For a moment we stood silent, starring at each other. I didn't know what to say, and Mycroft didn't know where to start. He just sort of fiddled with his umbrella. "She was an investigative journalist – The Daily Telegraph," he continued, "Long story short she was murdered. Cornered in a park… Beaten, then shot… Execution style." Though Mycroft certainly had conveyed such stories before in his position, this one made him cringe, though he tried to hide it, I noticed. "It's the only murder ever to perplex the mind of the great Sherlock Holmes."

"How come you'd never mentioned this to me? How am I just finding out about this now, after all theses years?" I demanded an answer.

"John, when Sherlock asks that an event not have occurred, then it doesn't. Her death hovers over him, consumes him. In fact for months he didn't leave the flat. He never shaved, nor bathed. It was then that he first detached himself. Broke. He built a sanctuary wherein he couldn't be touched. Couldn't be hurt. Most importantly – couldn't' suffer." A small smile creeped across his lips, "Let it go John. This too shall pass, and he will return as the Sherlock we've come to know."

"You say it like its easy Mycroft. I have to deal with this as much as Sherlock does. I can't just watch my friend suffer. He needs my support, my love. Can't you see his pain?"

"I'm sorry John. I really am. But there is nothing you can do for him. Please, for his sanity, and yours, let it go." Again he smiled slightly before turning and walking toward the rear of the warehouse. "Give Mrs. Hudson my regards John!" He called back twirling his umbrella.

To be honest I don't remember much of the ride back to the flat. It all went by in a blur. Mycroft's answers and cavalier attitude had shaken me to my core. Really the next thing I truly remember is standing at the door to the flat, my hand on the knob and my forehead pressed against the glass, lost in thought. Only when Sherlock beckoned from within did I find myself pulled back to where I was.

"John can you hand me a pen," he called again as I stepped into the flat. He stood hunched over a table full of polaroid's, documents, reports. "John, a pen. Quickly."

Instinctively I hurried to the desk and grabbed one of my pens. Having passed it to Sherlock I stood a moment, looking upon the man I once thought I had known. Though he was the same, it was as if I had just met him for the first time.

"Sherlock, shouldn't we…" I couldn't even finish the sentence before he cut me off.

"Take a look at this John," he said circling a portion of one of the photographs he was examining.

"Sherlock," I repeated, "I think its best we discuss what happened earlier." His hands gripped the edges of the table.
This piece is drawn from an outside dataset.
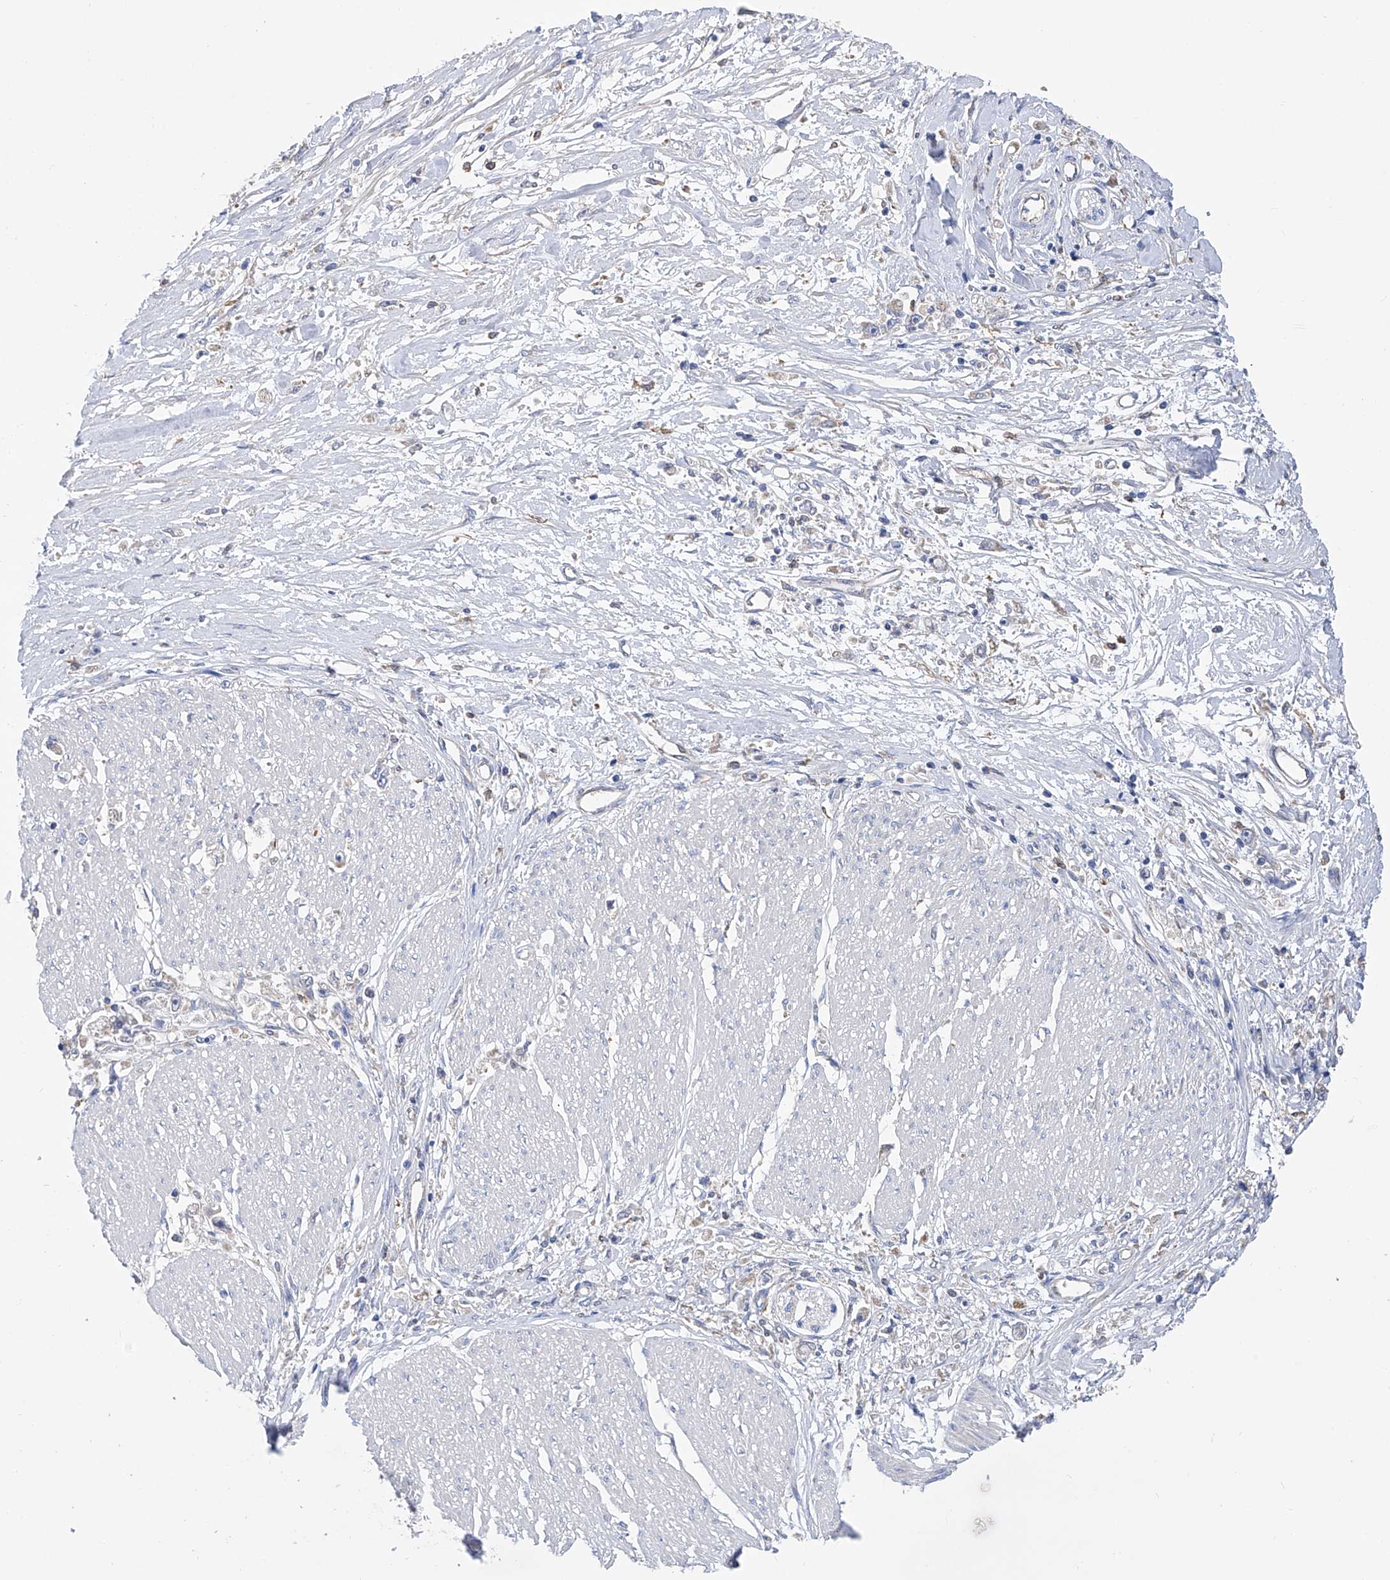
{"staining": {"intensity": "negative", "quantity": "none", "location": "none"}, "tissue": "stomach cancer", "cell_type": "Tumor cells", "image_type": "cancer", "snomed": [{"axis": "morphology", "description": "Adenocarcinoma, NOS"}, {"axis": "topography", "description": "Stomach"}], "caption": "A high-resolution histopathology image shows IHC staining of stomach adenocarcinoma, which reveals no significant positivity in tumor cells.", "gene": "SPATA20", "patient": {"sex": "female", "age": 59}}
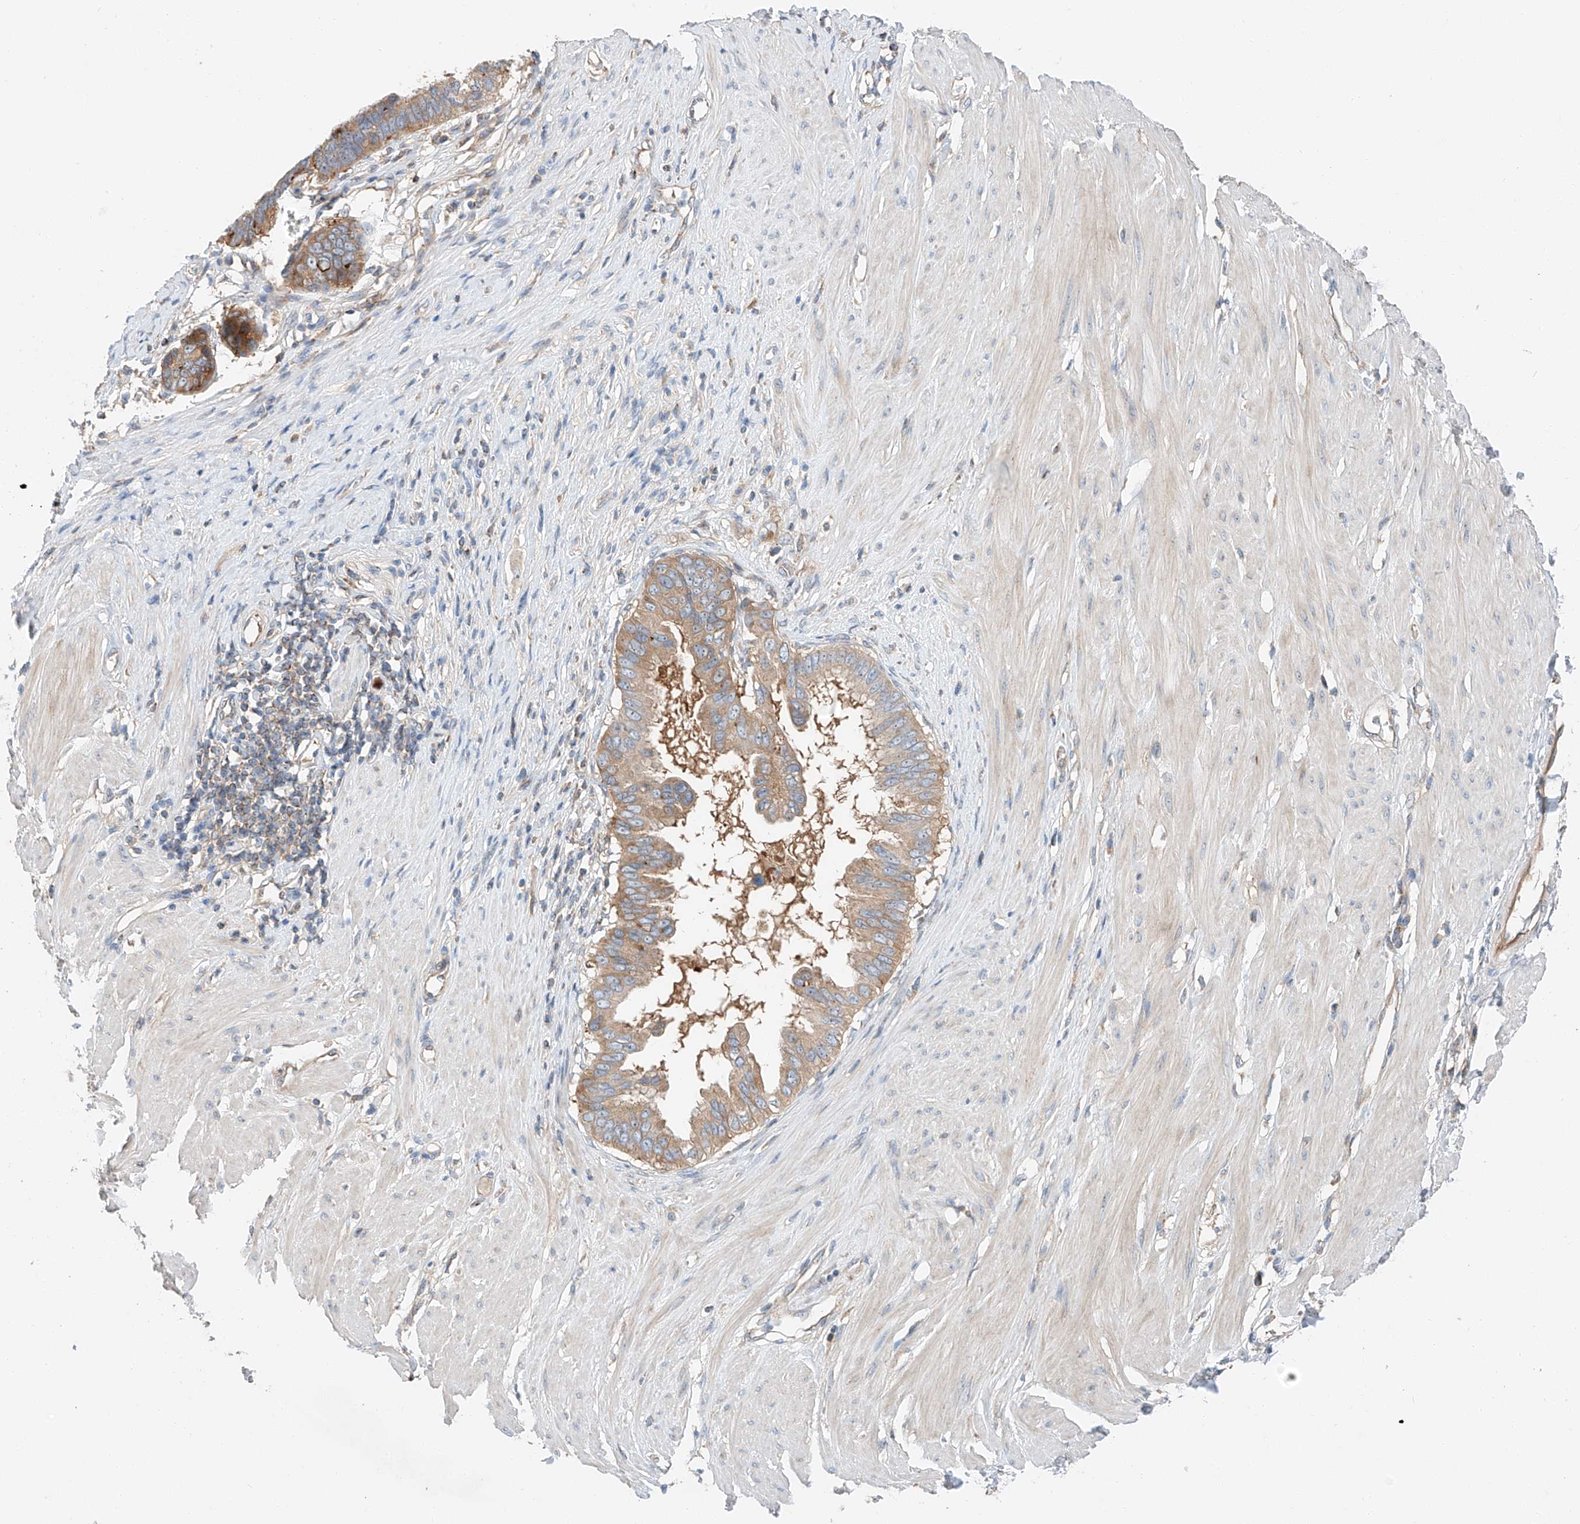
{"staining": {"intensity": "moderate", "quantity": ">75%", "location": "cytoplasmic/membranous"}, "tissue": "pancreatic cancer", "cell_type": "Tumor cells", "image_type": "cancer", "snomed": [{"axis": "morphology", "description": "Adenocarcinoma, NOS"}, {"axis": "topography", "description": "Pancreas"}], "caption": "About >75% of tumor cells in human pancreatic adenocarcinoma exhibit moderate cytoplasmic/membranous protein expression as visualized by brown immunohistochemical staining.", "gene": "RUSC1", "patient": {"sex": "female", "age": 56}}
His body stiffened and his voice becoming low and direct. "Nothing of your concern happened earlier." Turning to look at me directly. "Stop asking. Stop prying. Just stop! There is nothing you could ever understand."

I just stood there blank, hurt. I wanted to help my friend. I wanted to be a rock for him and this small sliver of humanity he carried with him.

"She died. She's gone. There's nothing that can change that, and there's nothing that you can do to bring her warmth back into this world. Just leave! Get out of my sight. I need quiet. I need to think!" He shouted, growing more and more agitated the longer I stood there, bewildered.

Silently I turned toward the door to leave. Sherlock paced back and forth before the table. It was clear he had already begun to slip away into his mind palace. It would be some time before he would be ready to speak with me again. I decided it best that I try to sort my own thoughts before returning.